Sem anacrónicos saudosismos do Estado Novo ou da Assembleia Nacional, nem tomar partido sobre a questão do regime, talvez não fosse descabido, agora que de novo se fala de uma revisão constitucional e se questiona a pertinência do hino e da bandeira republicana, propor uma fórmula mais plural e popular da nossa identidade colectiva.
Mais de um século volvido sobre a implantação da República, é hora de que a nação se desprenda de uma aparentemente obsoleta terminologia ideológica e adopte, oficialmente, na sua Constituição, nos seus órgãos de soberania e nas suas entidades oficiais, uma designação menos facciosa e mais consensual. É algo, aliás, que já acontece nas nossas missões diplomáticas, que são denominadas embaixadas de Portugal e não da República portuguesa. Nada obsta, portanto, a que o chefe de Estado, a lei fundamental ou o parlamento o sejam também, apenas e só, de Portugal.

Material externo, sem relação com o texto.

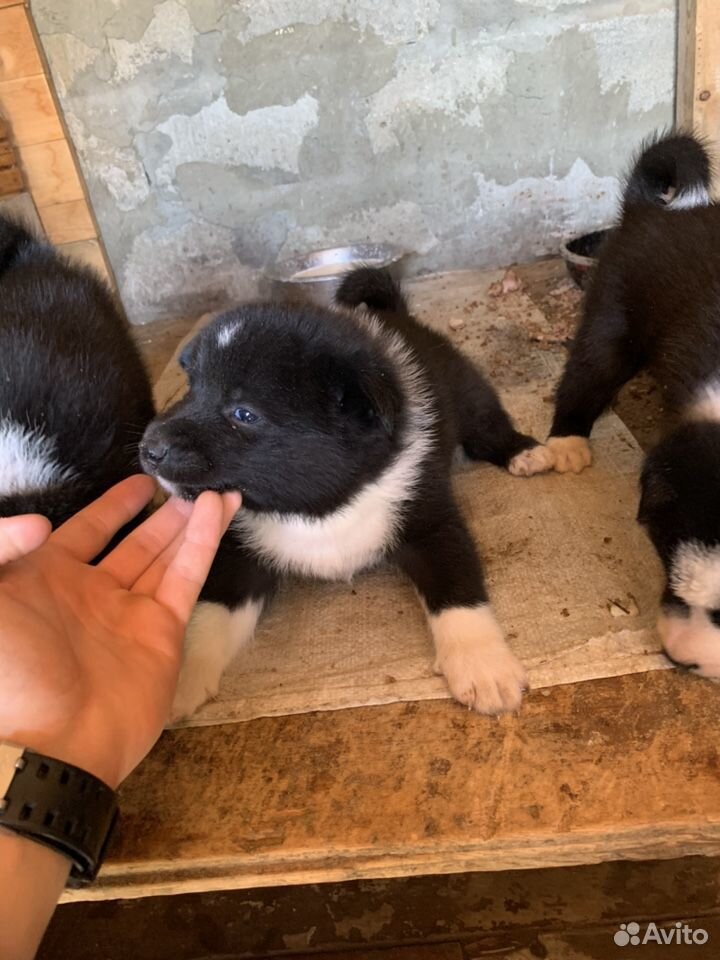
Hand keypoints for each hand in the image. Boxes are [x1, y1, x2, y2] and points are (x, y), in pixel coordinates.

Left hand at [0, 476, 239, 787]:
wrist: (48, 742)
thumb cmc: (8, 670)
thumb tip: (42, 524)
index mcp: (44, 582)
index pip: (84, 531)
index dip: (112, 506)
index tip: (141, 482)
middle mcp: (90, 595)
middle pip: (133, 543)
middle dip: (159, 514)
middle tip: (186, 485)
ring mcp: (129, 614)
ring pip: (164, 556)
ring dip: (188, 522)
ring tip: (214, 490)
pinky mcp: (162, 631)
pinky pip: (186, 576)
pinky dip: (203, 542)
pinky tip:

A Igreja não deve intrometer-se em questões partidárias, nem manifestar simpatia ou aversão por qualquer regime político mas, como força de coesão social, pode e deve favorecer a reconciliação nacional, como sempre o fez, antes e depois de 1910. O nosso país, como pátria comum a todos os cidadãos, sejam republicanos ou monárquicos, de esquerda ou de direita, cristãos ou pagãos, talvez favorecesse a concórdia nacional e o seu prestígio internacional se adoptasse, oficialmente, o nome que melhor expressa a sua gloriosa e multissecular identidade: Portugal.